Originally Published 03/06/00
Feb. 27, 2000
D.C.’s great wide open
3 p.m.
Sick of the conventional monuments in this city, and also with a mind to the approaching tourist season, I decided to seek out a couple of rather unusual memorials in this shrine-happy city. Fortunately I had help from Alex Padro, a New York City native, who is releasing a 960-page encyclopedia of monuments in the District in May. His weighty volume includes 750 memorials, monuments, shrines and tributes but interestingly does not include a number of well-known landmarks.
For a monument to be included in Padro’s book, the sculpture must commemorate an individual or group or a significant event. One of the most famous and prominent works in the city, the figure of Freedom atop the Capitol dome does not make the cut. In his answer to critics, Padro offers only this, sometimes a statue is just a statue. After all, he is right.
Now maybe a statue is just a statue, but if Padro was so taken with them that he composed this massive book, I figured I could humbly visit a few. Nine hundred and sixty pages is a lot of space to talk about memorials, when some of them are definitely insignificant. But I tried to pick out a couple of works that had some bearing on life here at GW. So here they are:
1. Guglielmo Marconi Monument – a monument to the man who won a Nobel Prize developing the forerunner of technology that sustains life for many GW students. Yes, Marconi is the founder of wireless communication and the father of the modern cell-phone craze. It all began with his experiments in the early 1900s transmitting messages across the Atlantic Ocean. Now for a man so important to a city where irritating mobile conversations are commonplace, his memorial is, well, how do I put this delicately – well it is somewhat lacking. The monument consists of a gilded bronze bust of Marconi beneath a nude angelic-looking woman who appears as if she is flying. The graffiti makes a beautiful addition to the man who was responsible for the expansion of the news and telecommunication industries.
But in case you’re interested in paying homage, the memorial is easily reachable.
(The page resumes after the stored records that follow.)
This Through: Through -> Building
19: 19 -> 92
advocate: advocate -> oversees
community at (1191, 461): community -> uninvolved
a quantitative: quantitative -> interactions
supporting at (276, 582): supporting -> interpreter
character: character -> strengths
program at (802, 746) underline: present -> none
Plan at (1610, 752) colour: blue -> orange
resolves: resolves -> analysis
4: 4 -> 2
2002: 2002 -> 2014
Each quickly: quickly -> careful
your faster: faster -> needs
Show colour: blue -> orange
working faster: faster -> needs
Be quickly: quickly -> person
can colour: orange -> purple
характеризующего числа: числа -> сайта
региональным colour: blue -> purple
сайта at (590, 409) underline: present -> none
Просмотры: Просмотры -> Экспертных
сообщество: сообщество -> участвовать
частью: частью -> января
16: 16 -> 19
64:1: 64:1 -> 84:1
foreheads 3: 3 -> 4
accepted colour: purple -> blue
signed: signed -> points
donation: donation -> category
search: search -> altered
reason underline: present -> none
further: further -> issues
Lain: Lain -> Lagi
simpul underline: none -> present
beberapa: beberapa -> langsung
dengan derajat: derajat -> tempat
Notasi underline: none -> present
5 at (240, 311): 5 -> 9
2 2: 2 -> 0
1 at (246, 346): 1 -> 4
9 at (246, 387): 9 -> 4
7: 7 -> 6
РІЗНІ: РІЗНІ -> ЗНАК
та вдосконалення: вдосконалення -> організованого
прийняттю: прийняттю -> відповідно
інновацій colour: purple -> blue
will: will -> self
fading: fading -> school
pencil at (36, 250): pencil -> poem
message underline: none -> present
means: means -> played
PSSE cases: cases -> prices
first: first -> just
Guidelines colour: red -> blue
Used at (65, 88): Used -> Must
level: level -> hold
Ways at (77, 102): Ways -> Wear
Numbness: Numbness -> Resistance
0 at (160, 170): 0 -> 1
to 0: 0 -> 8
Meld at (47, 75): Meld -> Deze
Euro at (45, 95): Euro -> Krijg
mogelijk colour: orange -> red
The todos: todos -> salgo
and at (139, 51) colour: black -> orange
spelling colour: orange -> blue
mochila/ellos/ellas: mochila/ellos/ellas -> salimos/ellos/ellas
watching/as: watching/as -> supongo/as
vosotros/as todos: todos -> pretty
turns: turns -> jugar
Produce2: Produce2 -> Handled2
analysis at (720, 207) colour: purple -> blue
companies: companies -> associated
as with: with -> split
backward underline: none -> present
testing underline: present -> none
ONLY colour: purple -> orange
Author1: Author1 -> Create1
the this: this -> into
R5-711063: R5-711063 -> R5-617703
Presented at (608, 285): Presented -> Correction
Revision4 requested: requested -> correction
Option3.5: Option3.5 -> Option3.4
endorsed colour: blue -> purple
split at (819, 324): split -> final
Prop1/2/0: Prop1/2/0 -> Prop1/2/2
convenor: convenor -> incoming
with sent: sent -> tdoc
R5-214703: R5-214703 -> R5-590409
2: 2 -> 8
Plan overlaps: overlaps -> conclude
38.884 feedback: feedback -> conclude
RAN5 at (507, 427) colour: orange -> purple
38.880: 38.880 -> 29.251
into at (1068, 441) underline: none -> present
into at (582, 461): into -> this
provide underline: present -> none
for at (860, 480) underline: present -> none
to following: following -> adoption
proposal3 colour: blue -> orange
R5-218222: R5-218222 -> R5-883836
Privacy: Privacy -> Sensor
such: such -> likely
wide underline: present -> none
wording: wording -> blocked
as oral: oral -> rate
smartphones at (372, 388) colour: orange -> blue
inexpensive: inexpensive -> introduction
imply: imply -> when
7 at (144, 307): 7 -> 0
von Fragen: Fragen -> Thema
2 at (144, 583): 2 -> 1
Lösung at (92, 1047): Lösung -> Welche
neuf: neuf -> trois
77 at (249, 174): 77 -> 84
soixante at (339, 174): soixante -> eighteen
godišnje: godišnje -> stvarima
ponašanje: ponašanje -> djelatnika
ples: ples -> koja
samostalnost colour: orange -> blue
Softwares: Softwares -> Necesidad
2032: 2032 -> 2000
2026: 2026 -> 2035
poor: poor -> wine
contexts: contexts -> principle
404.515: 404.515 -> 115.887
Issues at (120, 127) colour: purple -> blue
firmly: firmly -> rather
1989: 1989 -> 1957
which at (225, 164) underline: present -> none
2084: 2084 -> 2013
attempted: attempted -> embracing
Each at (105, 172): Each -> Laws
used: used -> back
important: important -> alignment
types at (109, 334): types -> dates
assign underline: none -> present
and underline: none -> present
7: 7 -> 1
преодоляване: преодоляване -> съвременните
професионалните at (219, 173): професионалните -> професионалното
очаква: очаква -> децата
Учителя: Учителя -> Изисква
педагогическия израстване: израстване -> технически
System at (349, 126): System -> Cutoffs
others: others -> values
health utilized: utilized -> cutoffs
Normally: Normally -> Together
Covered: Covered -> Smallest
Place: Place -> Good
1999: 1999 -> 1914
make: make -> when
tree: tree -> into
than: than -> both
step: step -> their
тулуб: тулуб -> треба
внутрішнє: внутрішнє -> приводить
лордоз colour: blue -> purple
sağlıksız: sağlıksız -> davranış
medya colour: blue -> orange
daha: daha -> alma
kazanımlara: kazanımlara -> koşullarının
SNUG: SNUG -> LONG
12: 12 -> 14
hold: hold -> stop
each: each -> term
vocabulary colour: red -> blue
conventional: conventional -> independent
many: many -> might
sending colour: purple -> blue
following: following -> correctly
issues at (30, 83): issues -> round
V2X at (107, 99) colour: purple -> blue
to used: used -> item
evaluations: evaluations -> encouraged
From the brand-new Columbia Heights Metro station, follow Irving Street to 16th Street, NW. It lies in a neighborhood of contradictions, where the dilapidated, boarded-up post office is surrounded by the Abraham Lincoln Middle School and a number of late-model vehicles. Continuing down 16th to the intersection with Lamont Street, the monument is visible from a distance in a small grassy park. While this is not exactly the most ideal spot to crack a book and study for upcoming midterms, it does deserve distinct recognition.
2. Temperance Fountain – located at Indiana Plaza at the intersection of Indiana Avenue and 7th Street, NW, the fountain was designed and installed in 1884 by a California dentist named Henry Daniel Cogswell. The fountain used to offer thirsty travelers a drink of Adam’s Ale, at no charge.
Unfortunately the tap has long since run dry and the nearest source of liquid refreshment is the Starbucks across the street. Cogswell created the fountains in an attempt to keep citizens from frequenting nearby taverns and eagerly offered them to any city that would take one. Washington, D.C., in an apparent search for horrible artwork, took up Cogswell on his offer and installed the virtuous (it’s supposed to represent faith, hope and charity as well as temperance) fountain at its present location directly across 7th Street from the Archives/Navy Memorial stop on the Green and Yellow lines.
3. Three works at Union Station – those frequent GW train travelers have a lot to thank these people for. Visiting their memorials while waiting for the next Amtrak delay is a good way to start.
William Frederick Allen (in the West Hall) Memorial – after a number of deadly accidents, and even more close calls, in 1881 Allen was given the task of making sense out of the mess of 50 existing railroad time standards. Apparently no one before Allen had realized that two trains hurtling along the same track at the same time, while making for a good algebra problem, doesn’t make for a lot of repeat customers.
So, on November 18, 1883, Allen’s system of four east-west time zones went into effect, and Amtrak has found itself with many more satisfied travelers.
Asa Philip Randolph (baggage claim area) Memorial – Randolph, founder of the Brotherhood of Sleeping Car Porters, he made U.S. leaders aware that black people had political as well as physical muscle. In 1941, by threatening to call a massive protest in Washington, Randolph persuaded former President Franklin D. Roosevelt to ban discrimination in hiring by federal agencies. In 1963 Randolph, as the grand old man of the civil rights movement, led the March on Washington. The bronze statue, donated by the AFL-CIO in 1990, portrays Randolph holding his glasses in one hand.
Amtrak Employees Memorial (off Claytor Concourse near the baggage claim area) – How often when relaxing with footrests on the Metroliner en route to New York do we think of the employees who have given their lives in the name of Amtrak? This is a handsome and dramatically lit black marble wall that memorializes the 67 Amtrak employees who have died in the line of duty so far.
So there you go, a brief list of some interesting, albeit a bit odd, memorials in Washington. If you are attempting to beat the throngs of tourists soon to be encroaching upon the District, these out of the way statues and monuments are a good bet. And remember, a statue is never just a statue.